Made of Refined Flour
Refined flour is a frequent ingredient in instant noodles. It already has a high starch index, and its carbohydrate content is comparable to many other healthy flour variations. They can affect the kidneys and blood sugar while causing weight gain, detrimental to anyone with diabetes.
Lacks Vital Nutrients
While instant noodles contain some micronutrients, they lack key nutrients such as vitamin A, vitamin B12, vitamin C, among others. This is particularly concerning as nutrients like vitamin C have been found beneficial in reducing blood sugar levels.
Still Bent on Consuming Noodles as a Diabetic?
On the one hand, people with diabetes can still eat quick noodles on occasion as long as specific requirements are followed. On the other hand, many people consume the entire noodle pack in one sitting, resulting in more than one serving at a go.
However, if you want to eat noodles, it is advised to compare the nutrient levels of different types and brands by looking at their labels. The following tips can come in handy:
- Look for the percentage of sugars: As mentioned above, carbohydrates can be found in refined flour and sugar content. If you can't find ones with no carbs from sugar, go for low sugared ones.

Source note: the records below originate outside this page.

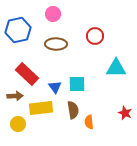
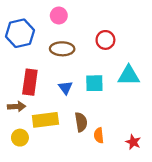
red rectangle: (27, 74) -> (30, 82), turned 55
cyan square: (77, 84) -> (94, 83), moved
blue triangle: (55, 87) -> (65, 88), moved
red star: (125, 113) -> (133, 142), moved

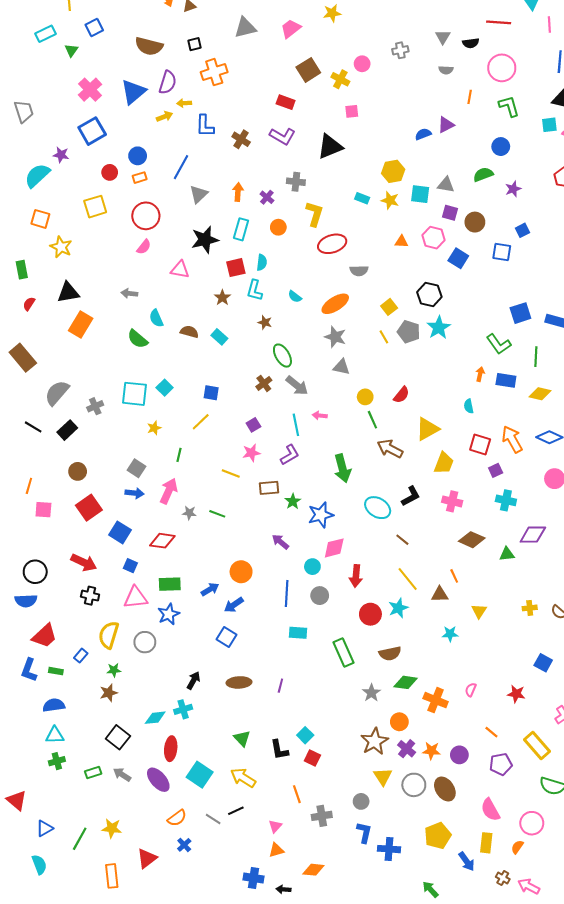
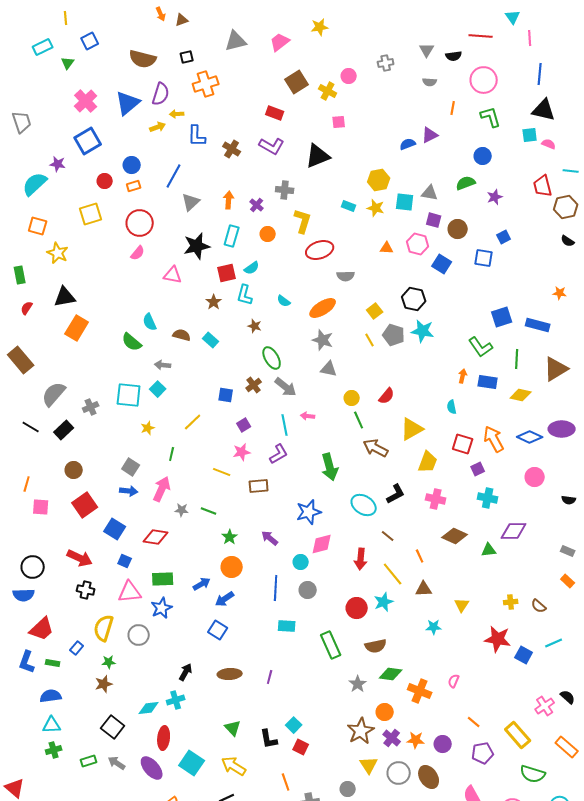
cyan semicircle: (262, 262) -> (252, 268), turned 49
gray arrow: (129, 293) -> (163, 365), moved
cyan star: (439, 328) -> (423, 331), turned -30
blue square: (211, 393) -> (226, 395), moved
green star: (293, 501) -> (230, 537), moved
red arrow: (356, 576) -> (361, 559), moved
orange line: (454, 576) -> (420, 556), moved
red star: (516, 694) -> (498, 639), moved, size x1.5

- A sodium-reduced diet is a way to go: Compare the sodium content of various brands and make your decision appropriately.
- Only about 5% of fat content, or about 10 g, should be taken: Higher than that is usually considered unhealthy for someone with diabetes.

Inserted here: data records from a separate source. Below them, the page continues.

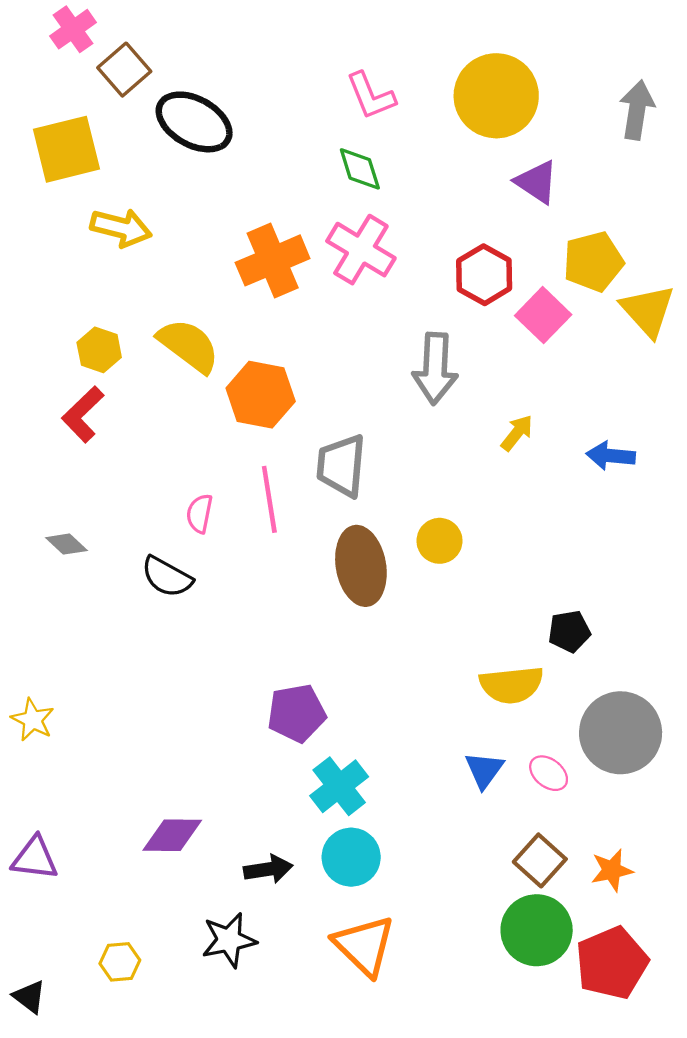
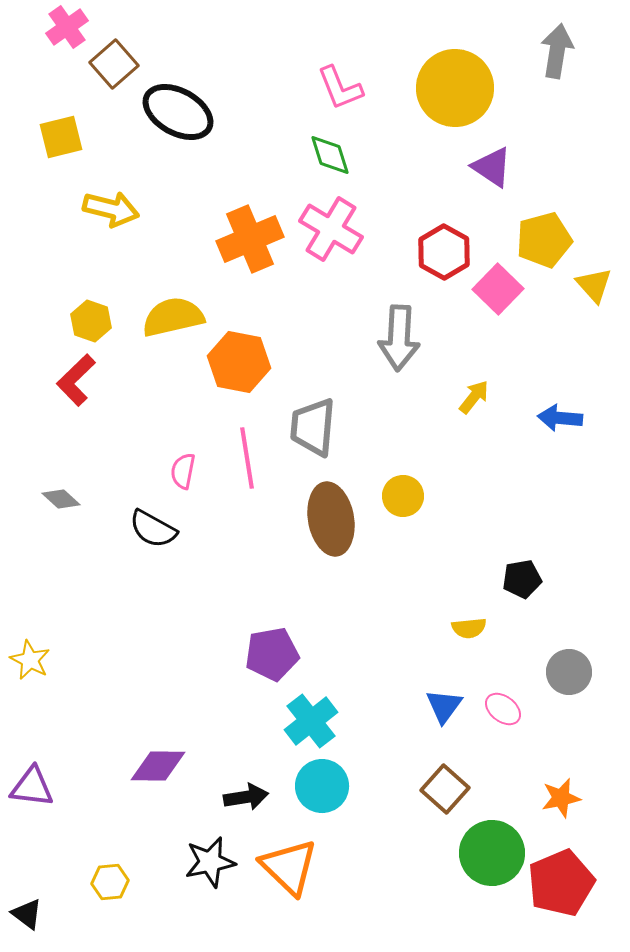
gray arrow: (637, 110) -> (557, 51), moved
yellow square: (66, 149) -> (61, 137), size x0.7
yellow triangle: (648, 311) -> (594, 285), size x0.7
yellow semicircle: (189, 346) -> (173, 317), turned -50
yellow semicircle: (511, 685) -> (469, 628), size x0.6
gray circle: (621, 733) -> (569, 672), size x0.6
brown square: (540, 860) -> (445, 789), moved
orange triangle: (364, 946) -> (289, 867), moved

- If options without added preservatives are available, select these to avoid the additional disadvantage.
Although these recommendations may be difficult to follow while searching for a healthy instant noodles brand, make sure you tick as many as possible off the list.
How Diabetics Can Include Noodles in Their Diet
Enure your total noodles consumption is within the ADA-recommended diabetic serving of ⅓ cup per meal. Additionally, you can try pairing it with other low-glycemic-index foods, such as non-starchy vegetables (e.g., celery).
Instant noodles, as cheap and easy to prepare as they are, can be a significant health hazard. As a person with diabetes, you should either avoid noodles consumption or stick to the recommended serving.